- TASK PROMPT:
The stretch from the line with "sizes, ensuring your" through the line with "ounding and growing" in the records below: write it out exactly, and nothing else.

******

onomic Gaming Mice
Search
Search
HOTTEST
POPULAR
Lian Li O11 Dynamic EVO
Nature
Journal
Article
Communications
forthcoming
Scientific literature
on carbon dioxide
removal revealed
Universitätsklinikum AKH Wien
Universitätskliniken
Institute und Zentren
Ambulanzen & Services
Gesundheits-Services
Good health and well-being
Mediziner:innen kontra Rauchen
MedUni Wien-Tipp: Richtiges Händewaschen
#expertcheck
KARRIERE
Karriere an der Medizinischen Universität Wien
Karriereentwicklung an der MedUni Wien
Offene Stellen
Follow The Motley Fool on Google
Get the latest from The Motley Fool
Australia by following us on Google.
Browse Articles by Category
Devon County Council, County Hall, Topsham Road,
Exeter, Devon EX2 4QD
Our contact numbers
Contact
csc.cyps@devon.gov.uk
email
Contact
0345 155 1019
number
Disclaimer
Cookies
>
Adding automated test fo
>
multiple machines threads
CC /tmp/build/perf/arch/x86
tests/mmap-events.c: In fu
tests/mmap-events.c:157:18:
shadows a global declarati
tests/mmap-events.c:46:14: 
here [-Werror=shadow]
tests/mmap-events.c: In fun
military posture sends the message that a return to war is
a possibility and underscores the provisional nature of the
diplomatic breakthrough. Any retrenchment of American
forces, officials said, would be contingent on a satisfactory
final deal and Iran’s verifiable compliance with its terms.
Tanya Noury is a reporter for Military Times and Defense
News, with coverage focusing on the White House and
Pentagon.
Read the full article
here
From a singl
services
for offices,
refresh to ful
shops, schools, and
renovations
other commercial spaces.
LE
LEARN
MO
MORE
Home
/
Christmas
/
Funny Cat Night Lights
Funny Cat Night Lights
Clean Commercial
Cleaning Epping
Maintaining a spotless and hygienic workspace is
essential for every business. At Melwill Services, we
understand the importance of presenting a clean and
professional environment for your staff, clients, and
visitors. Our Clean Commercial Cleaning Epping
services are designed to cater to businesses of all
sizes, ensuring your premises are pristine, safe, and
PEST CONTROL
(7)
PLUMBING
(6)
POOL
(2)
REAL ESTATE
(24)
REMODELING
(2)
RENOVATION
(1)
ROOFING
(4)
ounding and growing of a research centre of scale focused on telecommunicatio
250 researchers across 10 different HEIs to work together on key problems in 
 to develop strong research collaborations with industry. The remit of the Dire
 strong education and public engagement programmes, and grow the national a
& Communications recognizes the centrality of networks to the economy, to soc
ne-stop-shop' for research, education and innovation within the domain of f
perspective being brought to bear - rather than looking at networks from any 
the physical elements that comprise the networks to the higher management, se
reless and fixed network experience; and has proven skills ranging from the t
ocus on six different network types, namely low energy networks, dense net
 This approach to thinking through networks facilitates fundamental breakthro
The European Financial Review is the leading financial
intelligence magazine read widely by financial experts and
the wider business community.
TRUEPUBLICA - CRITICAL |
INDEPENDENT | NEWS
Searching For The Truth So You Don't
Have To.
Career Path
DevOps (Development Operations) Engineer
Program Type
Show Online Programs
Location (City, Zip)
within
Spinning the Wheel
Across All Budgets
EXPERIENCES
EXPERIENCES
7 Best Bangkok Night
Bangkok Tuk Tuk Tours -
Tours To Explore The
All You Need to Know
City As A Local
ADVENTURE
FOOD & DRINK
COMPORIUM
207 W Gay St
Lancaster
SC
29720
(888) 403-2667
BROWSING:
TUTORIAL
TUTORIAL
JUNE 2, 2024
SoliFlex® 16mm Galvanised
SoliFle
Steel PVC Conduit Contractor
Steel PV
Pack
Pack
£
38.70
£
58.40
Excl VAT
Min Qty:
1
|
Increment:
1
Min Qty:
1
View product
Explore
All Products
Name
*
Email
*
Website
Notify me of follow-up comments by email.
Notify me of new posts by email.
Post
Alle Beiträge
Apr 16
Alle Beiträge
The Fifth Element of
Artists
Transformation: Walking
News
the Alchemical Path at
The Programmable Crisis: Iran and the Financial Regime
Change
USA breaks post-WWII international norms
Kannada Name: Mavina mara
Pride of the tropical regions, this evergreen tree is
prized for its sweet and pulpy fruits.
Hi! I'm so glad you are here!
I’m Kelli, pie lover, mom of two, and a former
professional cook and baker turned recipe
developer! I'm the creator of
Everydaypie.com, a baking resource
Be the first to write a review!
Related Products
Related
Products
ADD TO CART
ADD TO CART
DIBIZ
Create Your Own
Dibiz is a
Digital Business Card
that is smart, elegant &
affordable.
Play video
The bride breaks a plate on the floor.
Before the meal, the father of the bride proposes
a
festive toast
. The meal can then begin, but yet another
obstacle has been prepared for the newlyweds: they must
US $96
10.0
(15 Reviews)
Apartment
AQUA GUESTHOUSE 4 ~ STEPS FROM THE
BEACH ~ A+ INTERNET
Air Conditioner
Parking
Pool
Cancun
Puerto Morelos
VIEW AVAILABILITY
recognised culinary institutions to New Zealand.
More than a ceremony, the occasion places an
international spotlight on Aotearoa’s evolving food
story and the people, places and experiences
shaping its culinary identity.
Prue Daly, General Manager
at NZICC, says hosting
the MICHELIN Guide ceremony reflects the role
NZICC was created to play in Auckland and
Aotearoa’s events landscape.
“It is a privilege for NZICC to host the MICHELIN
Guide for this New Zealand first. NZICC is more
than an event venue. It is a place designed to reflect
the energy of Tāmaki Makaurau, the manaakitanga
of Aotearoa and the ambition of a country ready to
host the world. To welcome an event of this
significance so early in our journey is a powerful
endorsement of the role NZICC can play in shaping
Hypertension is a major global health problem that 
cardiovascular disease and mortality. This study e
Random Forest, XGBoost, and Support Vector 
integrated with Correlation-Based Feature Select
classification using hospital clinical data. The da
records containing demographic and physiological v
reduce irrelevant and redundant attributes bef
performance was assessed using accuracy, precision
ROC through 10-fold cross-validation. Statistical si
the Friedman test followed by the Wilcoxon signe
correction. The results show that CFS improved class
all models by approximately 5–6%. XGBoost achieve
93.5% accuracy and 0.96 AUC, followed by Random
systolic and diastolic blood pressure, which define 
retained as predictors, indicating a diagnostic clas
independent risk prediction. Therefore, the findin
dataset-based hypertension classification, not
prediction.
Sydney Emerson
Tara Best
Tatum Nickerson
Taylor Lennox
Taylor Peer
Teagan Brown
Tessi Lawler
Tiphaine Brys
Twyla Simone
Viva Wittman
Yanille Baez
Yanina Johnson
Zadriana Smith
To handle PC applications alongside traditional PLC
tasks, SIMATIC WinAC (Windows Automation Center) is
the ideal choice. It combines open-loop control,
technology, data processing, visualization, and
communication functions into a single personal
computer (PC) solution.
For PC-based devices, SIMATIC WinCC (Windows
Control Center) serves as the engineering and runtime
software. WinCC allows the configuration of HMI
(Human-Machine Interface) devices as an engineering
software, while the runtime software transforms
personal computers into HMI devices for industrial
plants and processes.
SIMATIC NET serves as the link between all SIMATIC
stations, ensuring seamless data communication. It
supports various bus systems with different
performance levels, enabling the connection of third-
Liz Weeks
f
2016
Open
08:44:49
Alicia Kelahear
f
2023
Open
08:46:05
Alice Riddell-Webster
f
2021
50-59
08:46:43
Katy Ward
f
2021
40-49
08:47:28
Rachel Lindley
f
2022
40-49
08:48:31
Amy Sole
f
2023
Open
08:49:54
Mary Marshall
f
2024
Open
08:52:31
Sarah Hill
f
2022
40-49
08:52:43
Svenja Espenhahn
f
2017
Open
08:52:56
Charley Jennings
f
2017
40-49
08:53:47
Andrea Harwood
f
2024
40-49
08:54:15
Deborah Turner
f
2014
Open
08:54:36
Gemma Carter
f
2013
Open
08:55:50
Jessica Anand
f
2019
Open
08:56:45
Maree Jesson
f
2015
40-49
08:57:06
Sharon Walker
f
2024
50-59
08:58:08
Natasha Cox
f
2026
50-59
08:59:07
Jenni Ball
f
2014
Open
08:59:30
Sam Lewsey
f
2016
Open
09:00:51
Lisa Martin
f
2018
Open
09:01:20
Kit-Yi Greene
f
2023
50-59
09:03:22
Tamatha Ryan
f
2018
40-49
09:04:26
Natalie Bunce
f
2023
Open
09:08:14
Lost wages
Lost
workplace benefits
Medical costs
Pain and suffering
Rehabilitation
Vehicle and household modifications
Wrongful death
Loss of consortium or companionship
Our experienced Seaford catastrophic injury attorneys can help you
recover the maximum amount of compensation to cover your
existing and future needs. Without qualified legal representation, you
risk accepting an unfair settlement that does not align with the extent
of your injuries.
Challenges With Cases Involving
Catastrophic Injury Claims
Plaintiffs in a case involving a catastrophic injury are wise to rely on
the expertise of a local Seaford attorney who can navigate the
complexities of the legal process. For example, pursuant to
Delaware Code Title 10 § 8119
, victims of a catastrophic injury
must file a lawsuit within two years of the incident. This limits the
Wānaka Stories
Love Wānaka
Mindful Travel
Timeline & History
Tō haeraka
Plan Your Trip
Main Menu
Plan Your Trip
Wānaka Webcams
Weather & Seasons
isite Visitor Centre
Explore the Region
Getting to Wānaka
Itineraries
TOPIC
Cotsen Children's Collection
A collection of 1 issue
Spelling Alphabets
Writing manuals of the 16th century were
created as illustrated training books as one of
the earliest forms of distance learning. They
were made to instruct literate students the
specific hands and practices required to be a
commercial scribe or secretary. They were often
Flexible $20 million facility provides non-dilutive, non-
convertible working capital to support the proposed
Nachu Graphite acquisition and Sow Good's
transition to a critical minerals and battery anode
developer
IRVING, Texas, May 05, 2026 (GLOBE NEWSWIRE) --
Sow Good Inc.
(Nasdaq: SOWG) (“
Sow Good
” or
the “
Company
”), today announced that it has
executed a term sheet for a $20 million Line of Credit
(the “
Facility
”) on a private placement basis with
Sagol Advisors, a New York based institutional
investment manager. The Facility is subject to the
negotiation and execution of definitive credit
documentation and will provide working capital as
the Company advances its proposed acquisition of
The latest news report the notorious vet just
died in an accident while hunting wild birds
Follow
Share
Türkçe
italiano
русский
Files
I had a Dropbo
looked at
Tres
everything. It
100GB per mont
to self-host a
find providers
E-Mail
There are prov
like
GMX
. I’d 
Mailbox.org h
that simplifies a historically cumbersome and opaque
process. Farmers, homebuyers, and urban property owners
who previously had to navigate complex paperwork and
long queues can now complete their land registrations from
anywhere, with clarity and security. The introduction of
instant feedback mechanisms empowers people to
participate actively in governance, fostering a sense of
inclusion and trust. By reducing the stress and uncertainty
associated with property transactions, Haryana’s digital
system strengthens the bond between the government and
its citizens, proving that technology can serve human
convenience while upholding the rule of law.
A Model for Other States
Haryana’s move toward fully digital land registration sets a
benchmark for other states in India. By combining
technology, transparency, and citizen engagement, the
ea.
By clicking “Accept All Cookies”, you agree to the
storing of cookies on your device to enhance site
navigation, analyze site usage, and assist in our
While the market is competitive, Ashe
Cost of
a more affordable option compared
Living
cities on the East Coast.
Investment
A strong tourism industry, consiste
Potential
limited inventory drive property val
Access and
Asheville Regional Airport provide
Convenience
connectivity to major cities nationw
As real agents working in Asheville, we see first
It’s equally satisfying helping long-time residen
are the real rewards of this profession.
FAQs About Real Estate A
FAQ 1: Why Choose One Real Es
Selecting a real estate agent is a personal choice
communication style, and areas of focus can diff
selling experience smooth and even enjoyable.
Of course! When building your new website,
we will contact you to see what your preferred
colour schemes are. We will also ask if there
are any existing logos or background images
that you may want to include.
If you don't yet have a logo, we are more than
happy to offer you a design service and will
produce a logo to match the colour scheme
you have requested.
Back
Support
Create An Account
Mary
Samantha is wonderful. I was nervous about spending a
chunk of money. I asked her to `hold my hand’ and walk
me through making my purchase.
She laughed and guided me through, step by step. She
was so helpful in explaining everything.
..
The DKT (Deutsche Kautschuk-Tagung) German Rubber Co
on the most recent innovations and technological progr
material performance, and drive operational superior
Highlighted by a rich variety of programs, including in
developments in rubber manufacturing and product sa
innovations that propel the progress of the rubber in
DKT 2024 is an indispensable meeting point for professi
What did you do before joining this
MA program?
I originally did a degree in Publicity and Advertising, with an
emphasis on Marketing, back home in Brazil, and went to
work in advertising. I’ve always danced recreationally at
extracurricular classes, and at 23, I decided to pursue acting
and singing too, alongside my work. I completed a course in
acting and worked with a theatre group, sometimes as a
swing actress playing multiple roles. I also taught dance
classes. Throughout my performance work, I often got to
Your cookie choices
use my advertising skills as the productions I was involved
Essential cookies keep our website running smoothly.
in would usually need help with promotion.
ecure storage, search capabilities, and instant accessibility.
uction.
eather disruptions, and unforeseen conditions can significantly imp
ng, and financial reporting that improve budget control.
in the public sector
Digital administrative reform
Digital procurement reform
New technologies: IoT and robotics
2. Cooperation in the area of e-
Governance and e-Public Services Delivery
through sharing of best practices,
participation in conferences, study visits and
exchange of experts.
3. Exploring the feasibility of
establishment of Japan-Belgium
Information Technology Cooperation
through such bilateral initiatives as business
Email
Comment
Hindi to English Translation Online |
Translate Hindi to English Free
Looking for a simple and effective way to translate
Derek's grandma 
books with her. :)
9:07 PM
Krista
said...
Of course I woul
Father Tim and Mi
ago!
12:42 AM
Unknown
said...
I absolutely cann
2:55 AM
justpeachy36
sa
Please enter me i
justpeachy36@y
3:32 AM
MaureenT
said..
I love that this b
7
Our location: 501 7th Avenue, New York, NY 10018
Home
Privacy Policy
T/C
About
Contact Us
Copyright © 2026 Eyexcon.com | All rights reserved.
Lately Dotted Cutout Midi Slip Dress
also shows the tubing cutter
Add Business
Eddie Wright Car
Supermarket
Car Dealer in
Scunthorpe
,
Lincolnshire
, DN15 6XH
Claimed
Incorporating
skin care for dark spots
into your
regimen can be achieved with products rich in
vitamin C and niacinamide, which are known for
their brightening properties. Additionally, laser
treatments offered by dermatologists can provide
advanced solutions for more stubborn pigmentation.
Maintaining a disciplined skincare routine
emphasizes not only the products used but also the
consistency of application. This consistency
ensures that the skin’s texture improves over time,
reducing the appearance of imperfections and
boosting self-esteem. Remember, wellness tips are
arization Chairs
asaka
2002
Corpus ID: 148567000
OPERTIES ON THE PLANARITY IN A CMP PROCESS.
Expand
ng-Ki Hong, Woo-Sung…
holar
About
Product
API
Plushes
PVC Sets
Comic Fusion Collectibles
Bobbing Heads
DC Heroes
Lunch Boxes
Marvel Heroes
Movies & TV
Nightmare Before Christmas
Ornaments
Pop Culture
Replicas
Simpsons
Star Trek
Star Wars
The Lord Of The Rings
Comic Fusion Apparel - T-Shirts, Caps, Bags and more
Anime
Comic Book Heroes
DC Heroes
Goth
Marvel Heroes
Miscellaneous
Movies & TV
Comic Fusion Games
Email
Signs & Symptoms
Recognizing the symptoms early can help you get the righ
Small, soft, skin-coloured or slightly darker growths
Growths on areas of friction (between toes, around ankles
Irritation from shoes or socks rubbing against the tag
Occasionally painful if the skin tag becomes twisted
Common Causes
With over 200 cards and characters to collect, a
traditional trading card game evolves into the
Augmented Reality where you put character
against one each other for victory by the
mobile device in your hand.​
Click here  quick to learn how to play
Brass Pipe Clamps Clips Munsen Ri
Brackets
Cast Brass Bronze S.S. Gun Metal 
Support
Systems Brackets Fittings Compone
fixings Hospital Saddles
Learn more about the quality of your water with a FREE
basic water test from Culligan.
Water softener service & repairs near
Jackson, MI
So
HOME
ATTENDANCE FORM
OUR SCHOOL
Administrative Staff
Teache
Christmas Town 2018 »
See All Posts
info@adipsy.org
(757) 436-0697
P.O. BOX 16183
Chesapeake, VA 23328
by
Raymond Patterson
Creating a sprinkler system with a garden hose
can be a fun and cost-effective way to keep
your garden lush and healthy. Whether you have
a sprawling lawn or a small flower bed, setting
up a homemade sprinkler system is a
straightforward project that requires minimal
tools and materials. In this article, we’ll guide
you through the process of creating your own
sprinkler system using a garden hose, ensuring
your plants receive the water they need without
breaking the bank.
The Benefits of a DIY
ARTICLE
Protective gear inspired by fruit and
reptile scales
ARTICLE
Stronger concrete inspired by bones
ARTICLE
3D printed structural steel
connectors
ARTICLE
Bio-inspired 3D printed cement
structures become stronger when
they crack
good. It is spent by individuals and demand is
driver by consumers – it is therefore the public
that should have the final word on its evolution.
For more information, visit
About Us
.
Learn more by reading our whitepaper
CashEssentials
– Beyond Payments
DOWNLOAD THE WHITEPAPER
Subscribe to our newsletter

******

- RESULT FOR THIS EXERCISE:
sizes, ensuring your premises are pristine, safe, and
PEST CONTROL
(7)
PLUMBING
(6)
POOL
(2)
REAL ESTATE
(24)
REMODELING
(2)
RENOVATION
(1)
ROOFING
(4)
ounding and growing of a research centre of scale focused on telecommunicatio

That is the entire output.